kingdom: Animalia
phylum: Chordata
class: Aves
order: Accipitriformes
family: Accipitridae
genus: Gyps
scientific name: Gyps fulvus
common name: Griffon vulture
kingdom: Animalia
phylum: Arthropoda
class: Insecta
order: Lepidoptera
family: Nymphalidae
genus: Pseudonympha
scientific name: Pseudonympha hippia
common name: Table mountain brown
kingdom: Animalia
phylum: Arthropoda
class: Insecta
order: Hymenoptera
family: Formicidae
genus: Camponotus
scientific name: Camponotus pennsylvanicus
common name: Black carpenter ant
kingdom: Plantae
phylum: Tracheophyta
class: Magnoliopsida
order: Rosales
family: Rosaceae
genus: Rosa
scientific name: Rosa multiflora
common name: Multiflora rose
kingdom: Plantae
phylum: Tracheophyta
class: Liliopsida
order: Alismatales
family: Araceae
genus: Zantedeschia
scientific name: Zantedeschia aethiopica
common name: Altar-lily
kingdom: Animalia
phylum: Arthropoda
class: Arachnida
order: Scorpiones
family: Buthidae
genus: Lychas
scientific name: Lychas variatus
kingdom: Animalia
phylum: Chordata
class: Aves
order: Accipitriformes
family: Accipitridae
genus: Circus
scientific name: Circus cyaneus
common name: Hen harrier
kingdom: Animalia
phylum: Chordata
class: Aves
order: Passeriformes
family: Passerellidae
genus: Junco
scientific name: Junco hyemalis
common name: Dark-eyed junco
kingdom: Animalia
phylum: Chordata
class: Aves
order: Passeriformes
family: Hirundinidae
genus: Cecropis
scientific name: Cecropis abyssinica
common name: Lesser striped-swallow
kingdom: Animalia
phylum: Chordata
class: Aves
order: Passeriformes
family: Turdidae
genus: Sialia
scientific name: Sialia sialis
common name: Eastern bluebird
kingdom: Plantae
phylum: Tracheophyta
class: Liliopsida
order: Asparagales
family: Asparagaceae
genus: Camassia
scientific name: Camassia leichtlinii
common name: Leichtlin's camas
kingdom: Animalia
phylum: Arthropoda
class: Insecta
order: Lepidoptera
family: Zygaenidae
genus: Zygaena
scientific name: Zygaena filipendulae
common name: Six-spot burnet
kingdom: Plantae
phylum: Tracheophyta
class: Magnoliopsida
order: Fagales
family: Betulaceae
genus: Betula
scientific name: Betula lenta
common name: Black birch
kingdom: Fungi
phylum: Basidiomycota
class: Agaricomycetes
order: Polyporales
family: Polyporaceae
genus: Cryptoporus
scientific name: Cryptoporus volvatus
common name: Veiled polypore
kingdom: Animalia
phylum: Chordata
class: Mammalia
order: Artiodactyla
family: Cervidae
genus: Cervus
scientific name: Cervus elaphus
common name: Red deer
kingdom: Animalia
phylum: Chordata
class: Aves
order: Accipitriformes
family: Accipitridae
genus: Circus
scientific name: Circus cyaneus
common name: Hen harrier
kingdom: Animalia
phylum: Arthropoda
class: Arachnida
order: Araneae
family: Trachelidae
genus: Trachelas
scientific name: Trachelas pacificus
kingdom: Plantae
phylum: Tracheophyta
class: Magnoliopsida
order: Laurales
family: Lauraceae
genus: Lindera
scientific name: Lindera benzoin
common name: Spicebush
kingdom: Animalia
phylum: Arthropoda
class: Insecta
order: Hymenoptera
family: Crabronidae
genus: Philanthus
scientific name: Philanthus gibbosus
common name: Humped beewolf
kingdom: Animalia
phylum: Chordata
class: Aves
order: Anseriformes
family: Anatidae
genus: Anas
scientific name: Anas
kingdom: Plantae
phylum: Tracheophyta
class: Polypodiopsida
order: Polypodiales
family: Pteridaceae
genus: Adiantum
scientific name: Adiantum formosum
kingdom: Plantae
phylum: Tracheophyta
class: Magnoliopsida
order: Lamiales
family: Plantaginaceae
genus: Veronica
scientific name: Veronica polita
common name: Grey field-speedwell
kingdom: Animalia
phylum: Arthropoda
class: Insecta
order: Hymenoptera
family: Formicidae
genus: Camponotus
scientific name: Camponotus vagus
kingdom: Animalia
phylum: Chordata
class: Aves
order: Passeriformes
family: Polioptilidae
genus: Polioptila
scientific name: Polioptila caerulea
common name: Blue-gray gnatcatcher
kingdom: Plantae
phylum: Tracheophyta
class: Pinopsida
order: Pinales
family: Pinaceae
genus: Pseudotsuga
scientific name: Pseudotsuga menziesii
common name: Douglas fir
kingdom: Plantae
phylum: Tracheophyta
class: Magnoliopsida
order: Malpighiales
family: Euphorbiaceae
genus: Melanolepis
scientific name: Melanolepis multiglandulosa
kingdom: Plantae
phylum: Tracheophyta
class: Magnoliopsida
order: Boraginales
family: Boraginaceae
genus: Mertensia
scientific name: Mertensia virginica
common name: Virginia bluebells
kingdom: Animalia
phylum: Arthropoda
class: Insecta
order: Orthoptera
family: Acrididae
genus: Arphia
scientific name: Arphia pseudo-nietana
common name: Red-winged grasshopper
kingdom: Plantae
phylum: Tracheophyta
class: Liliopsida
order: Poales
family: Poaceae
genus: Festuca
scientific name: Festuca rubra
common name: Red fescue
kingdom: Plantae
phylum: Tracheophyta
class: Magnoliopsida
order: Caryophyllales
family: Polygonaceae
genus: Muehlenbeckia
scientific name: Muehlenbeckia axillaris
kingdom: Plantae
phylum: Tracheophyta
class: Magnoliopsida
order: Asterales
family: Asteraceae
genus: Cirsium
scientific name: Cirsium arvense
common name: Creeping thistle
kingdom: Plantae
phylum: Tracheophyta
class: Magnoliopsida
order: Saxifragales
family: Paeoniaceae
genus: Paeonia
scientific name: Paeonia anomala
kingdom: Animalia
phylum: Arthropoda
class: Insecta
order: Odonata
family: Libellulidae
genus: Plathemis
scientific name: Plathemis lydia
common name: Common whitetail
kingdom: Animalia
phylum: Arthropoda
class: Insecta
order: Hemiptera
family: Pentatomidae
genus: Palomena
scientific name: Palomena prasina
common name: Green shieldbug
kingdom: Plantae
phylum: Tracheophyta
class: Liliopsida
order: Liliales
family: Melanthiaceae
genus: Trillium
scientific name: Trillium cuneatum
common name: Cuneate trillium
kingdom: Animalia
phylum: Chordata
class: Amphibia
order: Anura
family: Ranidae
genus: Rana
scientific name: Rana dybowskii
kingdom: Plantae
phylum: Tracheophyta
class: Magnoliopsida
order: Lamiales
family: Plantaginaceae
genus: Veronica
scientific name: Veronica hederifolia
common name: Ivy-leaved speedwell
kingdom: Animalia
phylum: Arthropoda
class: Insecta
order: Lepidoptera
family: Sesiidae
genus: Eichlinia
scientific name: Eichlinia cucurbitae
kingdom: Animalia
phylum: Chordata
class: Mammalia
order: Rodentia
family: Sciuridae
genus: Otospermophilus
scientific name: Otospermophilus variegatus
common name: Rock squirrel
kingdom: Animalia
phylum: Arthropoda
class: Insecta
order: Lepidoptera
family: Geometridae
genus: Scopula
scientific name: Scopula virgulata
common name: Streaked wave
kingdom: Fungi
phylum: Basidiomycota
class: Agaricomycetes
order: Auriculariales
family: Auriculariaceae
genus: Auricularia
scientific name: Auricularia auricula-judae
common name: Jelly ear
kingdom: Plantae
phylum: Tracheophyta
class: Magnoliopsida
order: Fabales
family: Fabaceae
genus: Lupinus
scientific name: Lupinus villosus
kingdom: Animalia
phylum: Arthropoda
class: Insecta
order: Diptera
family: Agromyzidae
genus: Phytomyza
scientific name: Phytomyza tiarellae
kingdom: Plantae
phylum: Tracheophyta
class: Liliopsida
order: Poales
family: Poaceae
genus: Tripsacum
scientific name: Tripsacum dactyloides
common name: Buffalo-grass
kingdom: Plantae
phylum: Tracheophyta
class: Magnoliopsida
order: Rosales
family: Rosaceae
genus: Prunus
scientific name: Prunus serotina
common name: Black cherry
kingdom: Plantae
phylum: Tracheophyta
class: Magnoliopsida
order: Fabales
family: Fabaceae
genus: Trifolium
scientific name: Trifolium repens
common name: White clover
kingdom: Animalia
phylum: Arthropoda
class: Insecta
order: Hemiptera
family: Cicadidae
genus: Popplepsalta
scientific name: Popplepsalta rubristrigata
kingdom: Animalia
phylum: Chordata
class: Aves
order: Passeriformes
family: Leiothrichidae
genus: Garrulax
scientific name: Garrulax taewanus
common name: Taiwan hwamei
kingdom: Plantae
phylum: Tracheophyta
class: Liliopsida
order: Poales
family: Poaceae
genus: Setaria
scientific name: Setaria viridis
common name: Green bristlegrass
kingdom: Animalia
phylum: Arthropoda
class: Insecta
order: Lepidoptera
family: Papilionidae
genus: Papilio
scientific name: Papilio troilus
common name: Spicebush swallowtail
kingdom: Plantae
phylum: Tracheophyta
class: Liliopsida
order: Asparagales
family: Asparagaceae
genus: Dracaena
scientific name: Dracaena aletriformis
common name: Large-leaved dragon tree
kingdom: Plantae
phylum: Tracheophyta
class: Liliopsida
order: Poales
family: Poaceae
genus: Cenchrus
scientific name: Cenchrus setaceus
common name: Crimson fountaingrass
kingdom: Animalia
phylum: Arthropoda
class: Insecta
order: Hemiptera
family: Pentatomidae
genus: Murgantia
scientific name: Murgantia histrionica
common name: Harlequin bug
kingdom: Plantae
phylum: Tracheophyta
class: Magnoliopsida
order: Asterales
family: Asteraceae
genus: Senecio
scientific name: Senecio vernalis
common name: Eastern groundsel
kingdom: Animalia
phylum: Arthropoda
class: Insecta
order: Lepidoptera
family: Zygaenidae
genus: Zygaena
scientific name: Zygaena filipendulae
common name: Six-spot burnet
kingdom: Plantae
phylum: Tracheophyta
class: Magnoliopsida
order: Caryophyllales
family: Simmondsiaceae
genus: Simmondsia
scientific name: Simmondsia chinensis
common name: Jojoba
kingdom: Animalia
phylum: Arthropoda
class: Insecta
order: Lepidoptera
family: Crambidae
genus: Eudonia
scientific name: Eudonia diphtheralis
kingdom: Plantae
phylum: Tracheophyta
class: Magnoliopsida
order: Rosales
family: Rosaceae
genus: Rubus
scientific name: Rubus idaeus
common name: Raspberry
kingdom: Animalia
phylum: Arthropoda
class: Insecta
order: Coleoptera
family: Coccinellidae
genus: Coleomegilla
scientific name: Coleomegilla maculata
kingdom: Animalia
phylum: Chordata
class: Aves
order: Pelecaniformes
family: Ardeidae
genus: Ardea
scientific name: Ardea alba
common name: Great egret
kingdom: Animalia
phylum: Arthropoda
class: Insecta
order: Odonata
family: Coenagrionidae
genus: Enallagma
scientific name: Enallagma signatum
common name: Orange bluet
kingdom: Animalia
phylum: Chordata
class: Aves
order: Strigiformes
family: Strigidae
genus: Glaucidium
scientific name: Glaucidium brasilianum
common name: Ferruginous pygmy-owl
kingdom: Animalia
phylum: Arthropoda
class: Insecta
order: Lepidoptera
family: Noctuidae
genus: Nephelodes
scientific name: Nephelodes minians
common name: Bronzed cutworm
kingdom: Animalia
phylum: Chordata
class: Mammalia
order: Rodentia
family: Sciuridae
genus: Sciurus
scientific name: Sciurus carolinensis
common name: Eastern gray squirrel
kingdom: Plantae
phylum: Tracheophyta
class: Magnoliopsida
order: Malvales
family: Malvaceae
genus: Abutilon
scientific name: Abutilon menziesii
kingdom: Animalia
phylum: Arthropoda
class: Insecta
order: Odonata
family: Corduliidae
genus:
********
### Work to complete
Reproduce the lines from the items above, starting with the line containing "order: Malpighiales" and ending with the line containing "scientific name: Mertensia virginica", both included.

### Finished exercise
order: Malpighiales
family: Euphorbiaceae
genus: Melanolepis
scientific name: Melanolepis multiglandulosa
kingdom: Plantae
phylum: Tracheophyta
class: Magnoliopsida
order: Boraginales
family: Boraginaceae
genus: Mertensia
scientific name: Mertensia virginica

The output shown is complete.